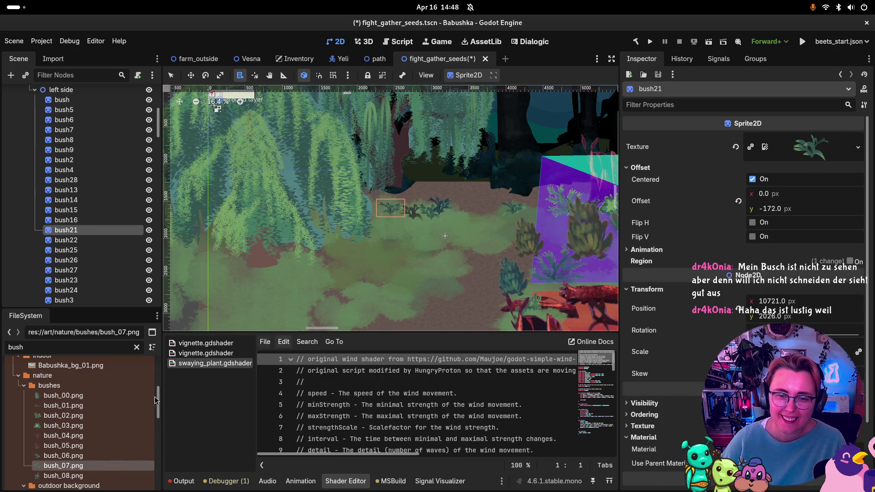
mouse_move(64, 456)
left_mouse_down()
mouse_move(140, 437)
mouse_move(806, 147)
left_mouse_up()
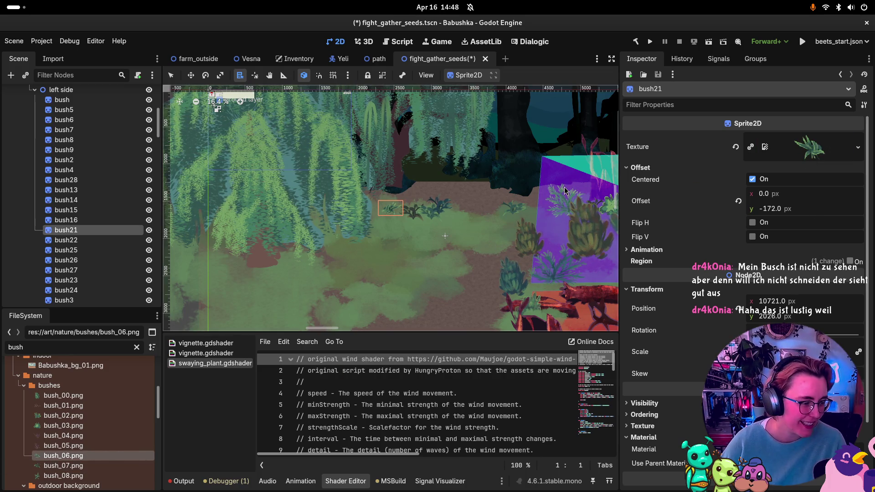
Select bush22 and frame it in the viewport.
left_click(60, 242)
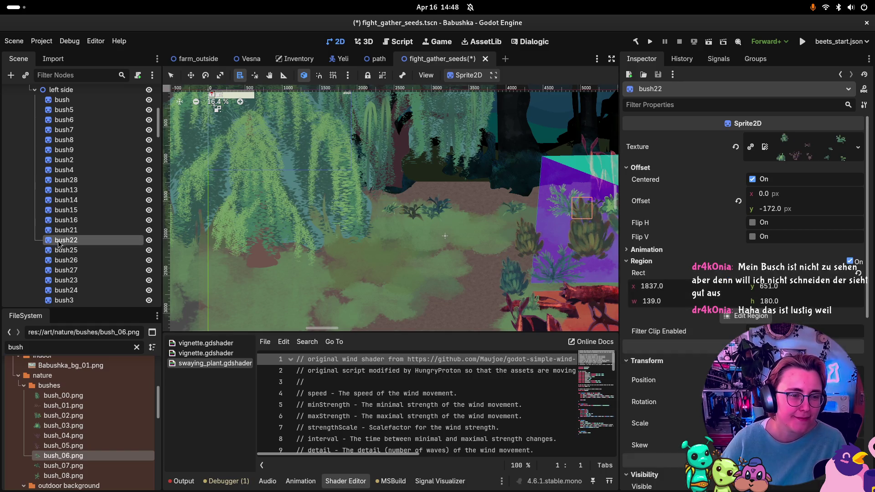
double_click(50, 244)
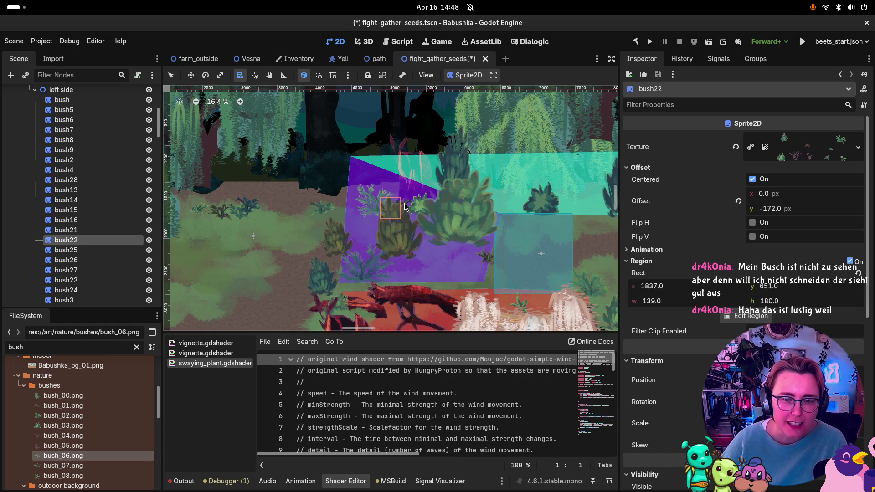
scroll(394, 200, "up", 5)
scroll(355, 205, "up", 4)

+===+

> **TASK TO CARRY OUT**: Starting at the line that holds "left_mouse_down()", copy each line exactly through the end of the material above, keeping both ends and dropping the pictures.

> **ANSWER TO THIS EXERCISE**:
left_mouse_down()
mouse_move(140, 437)
mouse_move(806, 147)
left_mouse_up()
Select bush22 and frame it in the viewport.
left_click(60, 242)
double_click(50, 244)
scroll(394, 200, "up", 5)
scroll(355, 205, "up", 4)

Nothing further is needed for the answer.